Und auch für Renate Eßer, die im Bekanntenkreis adäquat zum Gänsepeter zur Gänseliesel umgetauft wurde, hält die neue Schlachtanlage einen großen Vorteil parat. Wo sich alles ums Federvieh dreht, fällt auch einiges an Federn an, die Renate Eßer zu Daunenbetten und –kopfkissen verarbeitet. Und das ist nun dank der unter dem Dach des Schlachthauses installierten Federtrocknungsanlage sehr viel einfacher. Die Federn werden mit Luftdruck durch einen Kanal nach oben in die Trocknung befördert, danach von einem Fremdbetrieb gewaschen und sortiert, bevor die Gänseliesel sie in mollige Betten verwandelt.

Die Tiefziehmaschine formt für die einzelnen Fleischstücke Beutel unterschiedlicher Größe, die dann von Hand befüllt und mit einer Oberfolie verschlossen und vakuumiert werden. Fotos: Gänsepeter

Im neuen Schlachthaus wird das Geflügel zerlegt und zu verschiedenen frischen und auch länger haltbaren vakuumierten oder im Glas konservierten Köstlichkeiten verarbeitet.
Besser zwei
Bei aller Technik, beginnend bei der Anlieferung des Geflügels im unsauberen, sogenannten schwarzen Bereich, über die schonende Betäubung bis hin zur Verarbeitung im weißen, sprich Hygienebereich – viele Arbeitsschritte lassen sich nur manuell erledigen, besonders, wenn man Wert auf Qualität legt. So sind bei der Verarbeitung des Geflügelfleischs flinke Hände beim Befüllen der Gläser und Vakuumschalen gefragt. Wurstwaren müssen geschnitten und abgewogen, Eierstich gekocht und Keulen verteilt werden. Als großer Fortschritt gilt die neue Tiefziehmaschine, die automatisch arbeitet. Hier können je nach Bedarf Beutel unterschiedlicher Größe ausgeformt, händisch befüllt und mit der Oberfolie verschlossen und vakuumiert werden.

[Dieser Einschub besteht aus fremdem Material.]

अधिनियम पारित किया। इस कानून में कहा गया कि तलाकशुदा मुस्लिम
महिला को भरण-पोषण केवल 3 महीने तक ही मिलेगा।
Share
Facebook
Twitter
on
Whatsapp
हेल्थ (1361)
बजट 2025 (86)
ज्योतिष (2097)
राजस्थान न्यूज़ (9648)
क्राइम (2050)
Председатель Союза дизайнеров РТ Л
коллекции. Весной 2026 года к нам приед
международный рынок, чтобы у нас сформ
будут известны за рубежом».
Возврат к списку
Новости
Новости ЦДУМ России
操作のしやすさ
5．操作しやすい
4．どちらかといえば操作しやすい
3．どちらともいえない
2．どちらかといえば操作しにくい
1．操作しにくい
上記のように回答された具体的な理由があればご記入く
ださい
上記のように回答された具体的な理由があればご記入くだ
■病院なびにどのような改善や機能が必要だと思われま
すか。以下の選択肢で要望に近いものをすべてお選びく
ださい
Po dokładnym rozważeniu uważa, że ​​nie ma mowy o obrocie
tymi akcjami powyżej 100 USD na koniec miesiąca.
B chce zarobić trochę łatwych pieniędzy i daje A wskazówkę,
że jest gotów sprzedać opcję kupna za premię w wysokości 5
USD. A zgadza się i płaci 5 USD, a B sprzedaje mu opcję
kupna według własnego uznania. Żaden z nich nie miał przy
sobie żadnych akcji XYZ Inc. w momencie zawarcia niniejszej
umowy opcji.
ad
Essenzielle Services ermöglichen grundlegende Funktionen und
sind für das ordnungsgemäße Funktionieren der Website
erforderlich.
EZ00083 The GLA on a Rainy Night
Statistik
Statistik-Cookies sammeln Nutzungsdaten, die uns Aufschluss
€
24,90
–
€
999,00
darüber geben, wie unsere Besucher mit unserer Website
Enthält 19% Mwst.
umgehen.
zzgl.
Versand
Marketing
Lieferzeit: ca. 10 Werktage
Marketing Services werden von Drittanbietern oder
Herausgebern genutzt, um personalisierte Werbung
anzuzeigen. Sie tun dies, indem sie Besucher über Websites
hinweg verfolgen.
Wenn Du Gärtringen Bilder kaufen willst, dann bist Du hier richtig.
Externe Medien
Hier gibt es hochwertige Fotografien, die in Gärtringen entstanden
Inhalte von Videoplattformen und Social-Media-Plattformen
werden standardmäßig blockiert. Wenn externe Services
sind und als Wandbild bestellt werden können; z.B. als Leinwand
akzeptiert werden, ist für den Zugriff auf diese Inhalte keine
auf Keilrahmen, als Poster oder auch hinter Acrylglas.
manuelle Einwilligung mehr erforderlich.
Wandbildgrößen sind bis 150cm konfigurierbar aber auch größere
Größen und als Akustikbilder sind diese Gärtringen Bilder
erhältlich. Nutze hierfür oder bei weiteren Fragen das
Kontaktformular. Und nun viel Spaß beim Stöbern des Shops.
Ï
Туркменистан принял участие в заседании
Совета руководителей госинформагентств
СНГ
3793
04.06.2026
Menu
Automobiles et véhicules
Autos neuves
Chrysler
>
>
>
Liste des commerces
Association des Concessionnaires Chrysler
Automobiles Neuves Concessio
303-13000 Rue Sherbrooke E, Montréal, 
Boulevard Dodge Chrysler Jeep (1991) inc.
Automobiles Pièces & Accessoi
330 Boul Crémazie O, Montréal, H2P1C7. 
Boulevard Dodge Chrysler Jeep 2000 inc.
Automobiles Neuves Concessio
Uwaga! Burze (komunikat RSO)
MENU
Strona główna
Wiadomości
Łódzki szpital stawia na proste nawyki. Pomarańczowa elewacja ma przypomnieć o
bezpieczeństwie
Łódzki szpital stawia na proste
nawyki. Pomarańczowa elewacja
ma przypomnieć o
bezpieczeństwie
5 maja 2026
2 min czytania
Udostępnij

„Besser zwei“ lautet der Leitsatz von Familie Eßer, wenn es um die Funktionssicherheit der Schlachtkette nebst Verarbeitung geht. Dazu Sebastian Eßer: „Maschinen fallen meistens aus, wenn sie unter Hochleistung arbeiten und wir auf einen reibungslosen Ablauf angewiesen sind, wie beispielsweise vor Weihnachten oder Ostern. Damit die Produktion weiterlaufen kann, wenn eine Maschine muckt, haben wir uns beim Neukauf bei verschiedenen Geräten für zwei kleinere statt einer großen Einheit entschieden. Das war mitunter teurer, sichert uns aber im Falle eines Falles zumindest so weit ab, dass wir mit begrenzter Kapazität weiterarbeiten können.“ Aus diesem Grund findet man in der Verarbeitung zum Beispiel zwei Autoklaven zum Einkochen der Gläser und auch die Aufschnittmaschinen für Wurst arbeiten im Duett.
Neue Ideen
Aktuell nimmt die Nudelproduktion aus Gänseeiern an Fahrt auf. Gänseeier weisen ein anderes Eiweißmuster auf und sind daher für viele Hühnereiweiß-Allergiker verträglich. Somit gelten die Gänseeiner nicht nur als Delikatesse, sondern auch als Alternative zum Hühnerei, wobei der „Kurs“ bei 1:3 liegt, das heißt, ein Gänseei entspricht ungefähr drei Hühnereiern. Weitere Gedanken gehen dahin, auch die Nudelproduktion aus Hühnereiern im Lohn anzubieten. „Das kalkulieren wir zurzeit“, verrät der Gänsepeter.
Ganz ungeplant, ist die neue Schlachtanlage auch ein Magnet für Klein- und Kleinstgeflügelhalter geworden. Der Grund liegt auf der Hand: Hühnerhaltung ist seit einigen Jahren im Trend und ein beliebtes Hobby, aber wer kann und möchte heute ein Huhn schlachten, geschweige denn fachmännisch ausnehmen? Da sich die kleinen Tierzahlen arbeitswirtschaftlich nicht in den normalen Schlachtprozess integrieren lassen, wird überlegt, mehrmals im Jahr einen Tag zum Schlachten von kleinen Geflügelbeständen anzubieten.